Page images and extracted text
:::::
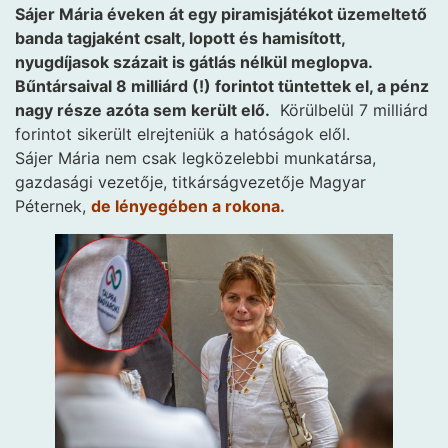
Sájer Mária éveken át egy piramisjátékot üzemeltető
banda tagjaként csalt, lopott és hamisított,
nyugdíjasok százait is gátlás nélkül meglopva.
Bűntársaival 8 milliárd (!) forintot tüntettek el, a pénz
nagy része azóta sem került elő.
Körülbelül 7 milliárd
forintot sikerült elrejteniük a hatóságok elől.
Sájer Mária nem csak legközelebbi munkatársa,
gazdasági vezetője, titkárságvezetője Magyar
Péternek,
de lényegében a rokona.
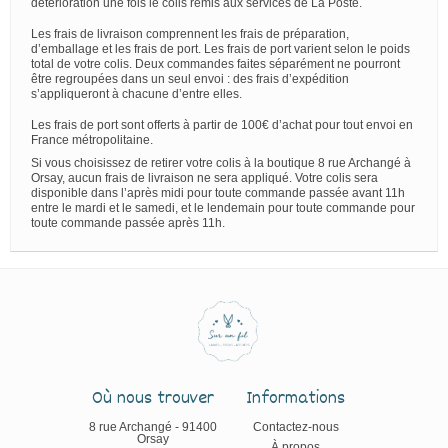
détérioration une fois le colis remis aux services de La Poste.
Les frais de livraison comprennent les frais de préparation,
d’emballage et les frais de port. Les frais de port varient selon le poids
total de votre colis. Deux commandes faites séparément ne pourront
être regroupées dans un seul envoi : des frais d’expédition
s’appliqueront à chacune d’entre elles.
Les frais de port sont offerts à partir de 100€ d’achat pour tout envoi en
France métropolitaine.
Si vous choisissez de retirer votre colis à la boutique 8 rue Archangé à
Orsay, aucun frais de livraison ne sera appliqué. Votre colis sera
disponible dans l’après midi pour toute commande passée avant 11h
entre le mardi et le samedi, et le lendemain pour toute commande pour
toute commande passée après 11h.
Où nous trouver
Informations
8 rue Archangé - 91400
Contactez-nous
Orsay
À propos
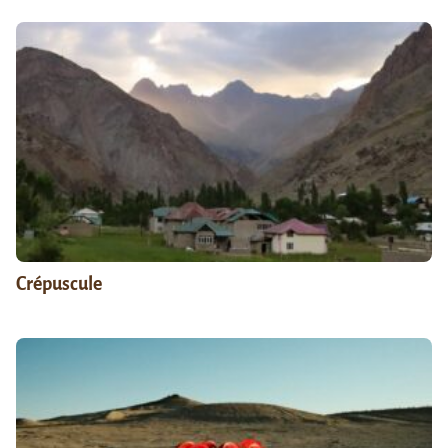
Crépuscule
:::::
TO DO: If a line in the entries contains "Sájer", copy it.

COMPLETED TASK:
Sájer Mária éveken át egy piramisjátékot üzemeltető
Sájer Mária nem csak legközelebbi munkatársa,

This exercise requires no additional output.